Start with the Office of the Director of National Intelligence, which admitted to at least one 2019 order from the Foreign Intelligence Surveillance Act court that involved the collection of web browsing data from a U.S. web page. The Project for Privacy and Surveillance Accountability responded with a FOIA request on Feb. 4 asking the FBI to produce agency records mentioning the collection of web browsing data either originating in the United States or related to any U.S. person or person located within the United States.
PPSA also asked for records on reports, rules, regulations, memoranda, policies, communications or training materials that discuss such collection.

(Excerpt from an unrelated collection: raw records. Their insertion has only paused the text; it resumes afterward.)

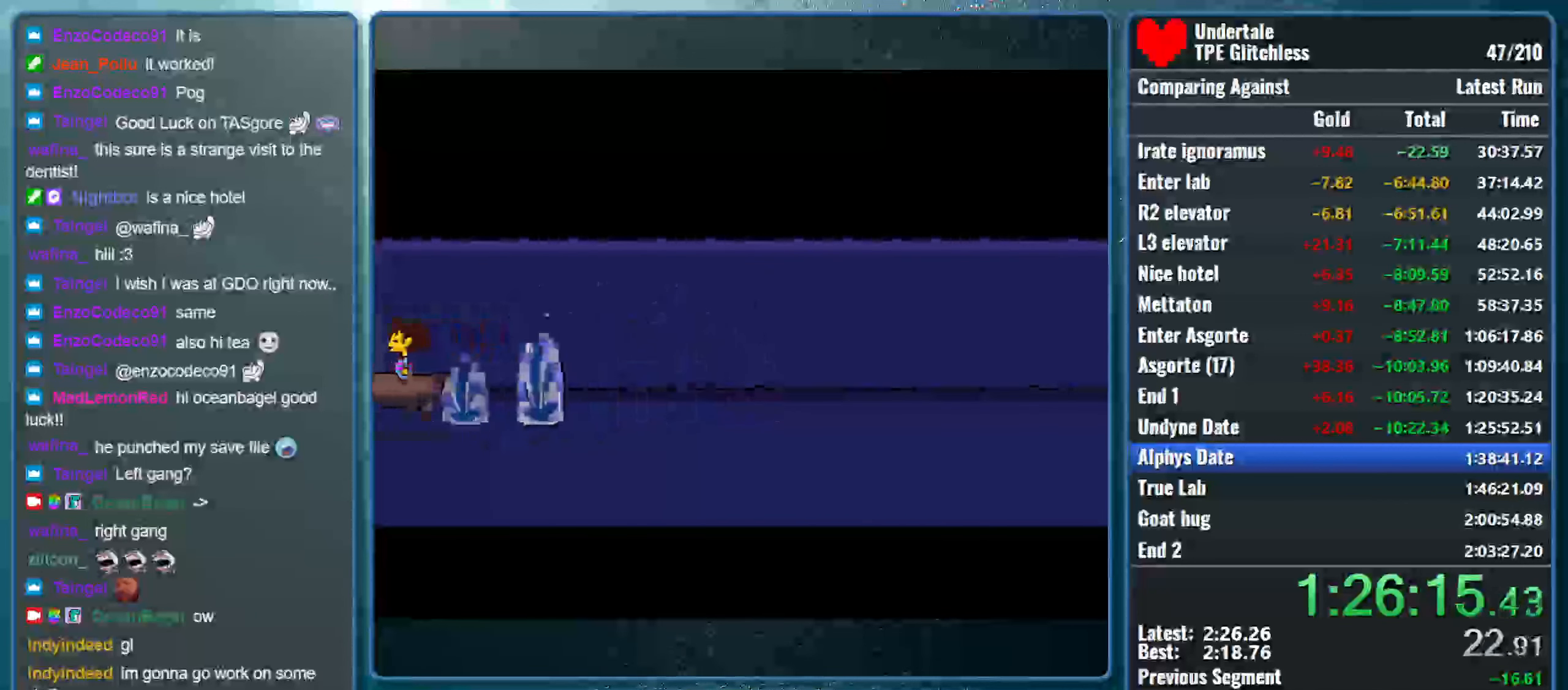
{"keys": [], "events": []}
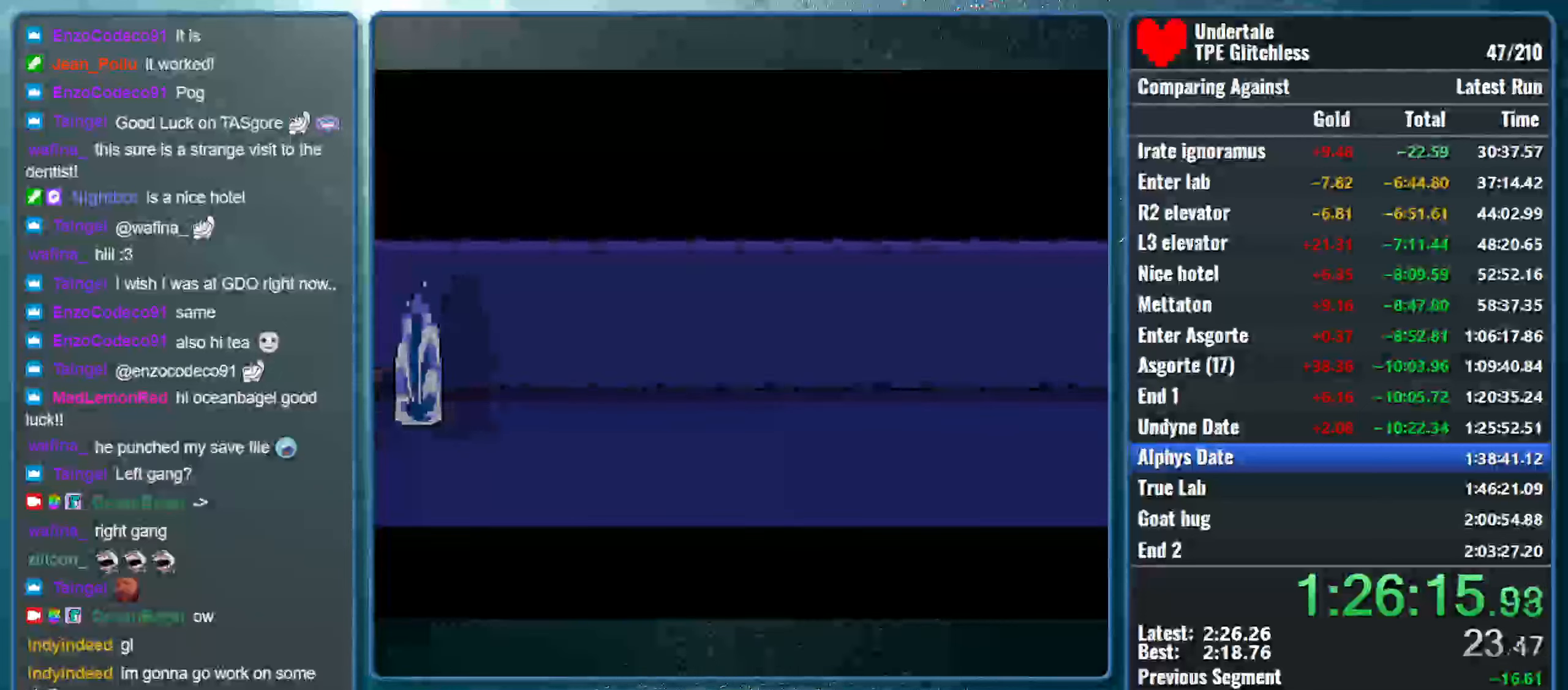
{"keys": [], "events": []}
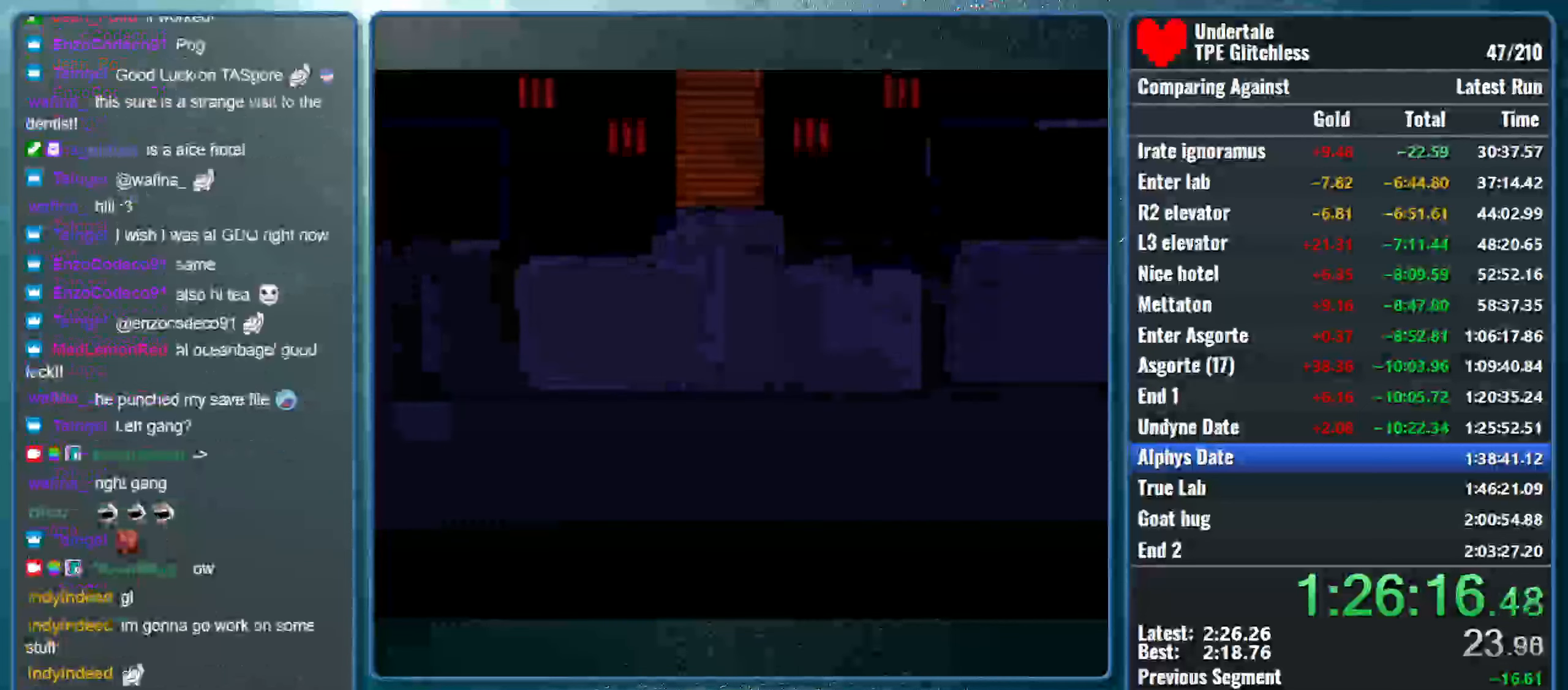
{"keys": [], "events": []}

The FBI responded quickly, on Feb. 22, claiming the “request is overly broad … it does not provide enough detail to enable personnel to locate records ‘with a reasonable amount of effort.’” On Aug. 27, the FBI came back with another explanation that releasing the material “would disclose techniques and procedures for law enforcement investigations or prosecutions, or would disclose guidelines for law enforcement investigations or prosecutions if such disclosure could reasonably be expected to risk circumvention of the law.”
However, attached to that second response was the cover page for a document, “Advanced Electronic Surveillance and Searches Policy Directives and Policy Guide.” The cover sheet shows that this document, published on July 17, 2013, was reviewed (and presumably updated) on July 26, 2019.
“This shows that the FBI has a secret policy governing the collection of web browsing data of Americans,” said Gene Schaerr, PPSA general counsel. “Web browsing data is deeply personal information. It can highlight a person’s religious beliefs, political allegiances, and personal relationships.
“Surely the Fourth Amendment implications of a broad policy governing the surveillance of the browsing history of people within the United States is worthy of public disclosure and discussions,” Schaerr said.